▶ **Try it**: Write out, unchanged, the lines from the one holding "歩くたびに華やかな柄がのぞ" to the close of the listing. Both the first and last lines belong in it.
== Extracted data ==
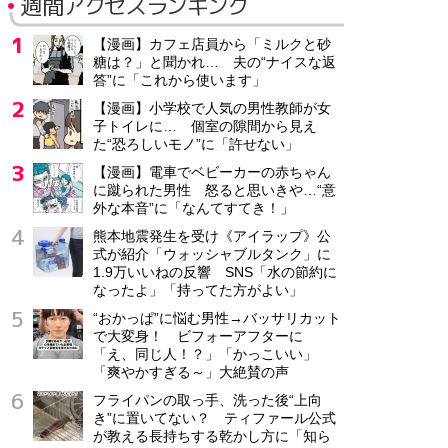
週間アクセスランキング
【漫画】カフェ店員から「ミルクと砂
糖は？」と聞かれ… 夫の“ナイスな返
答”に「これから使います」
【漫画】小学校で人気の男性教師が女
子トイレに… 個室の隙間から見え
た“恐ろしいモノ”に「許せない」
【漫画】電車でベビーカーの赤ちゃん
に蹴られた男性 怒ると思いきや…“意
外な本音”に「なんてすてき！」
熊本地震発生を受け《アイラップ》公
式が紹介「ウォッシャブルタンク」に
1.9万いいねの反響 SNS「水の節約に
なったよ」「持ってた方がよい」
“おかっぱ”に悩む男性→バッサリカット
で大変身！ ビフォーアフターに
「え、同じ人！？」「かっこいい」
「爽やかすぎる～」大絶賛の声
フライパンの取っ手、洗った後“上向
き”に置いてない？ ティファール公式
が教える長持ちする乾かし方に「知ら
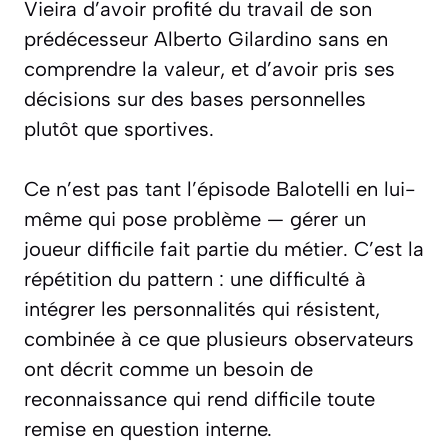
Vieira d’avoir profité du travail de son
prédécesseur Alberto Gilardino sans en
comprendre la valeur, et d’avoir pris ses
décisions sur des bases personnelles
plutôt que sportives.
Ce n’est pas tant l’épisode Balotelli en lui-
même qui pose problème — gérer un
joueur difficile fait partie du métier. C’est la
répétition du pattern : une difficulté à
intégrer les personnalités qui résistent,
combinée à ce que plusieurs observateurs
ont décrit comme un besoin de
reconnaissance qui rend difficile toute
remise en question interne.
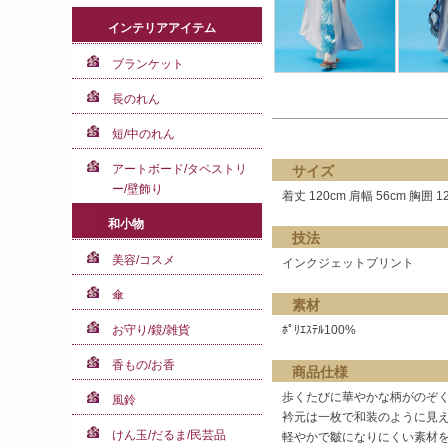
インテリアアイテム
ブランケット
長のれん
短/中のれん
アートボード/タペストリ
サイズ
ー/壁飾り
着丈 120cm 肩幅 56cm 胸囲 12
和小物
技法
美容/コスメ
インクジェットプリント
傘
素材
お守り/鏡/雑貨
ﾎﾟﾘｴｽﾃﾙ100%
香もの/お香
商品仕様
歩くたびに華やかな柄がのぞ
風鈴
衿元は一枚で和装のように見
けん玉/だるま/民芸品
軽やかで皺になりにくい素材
===
▶ **Your solution**:
歩くたびに華やかな柄がのぞ
風鈴
衿元は一枚で和装のように見
けん玉/だるま/民芸品
軽やかで皺になりにくい素材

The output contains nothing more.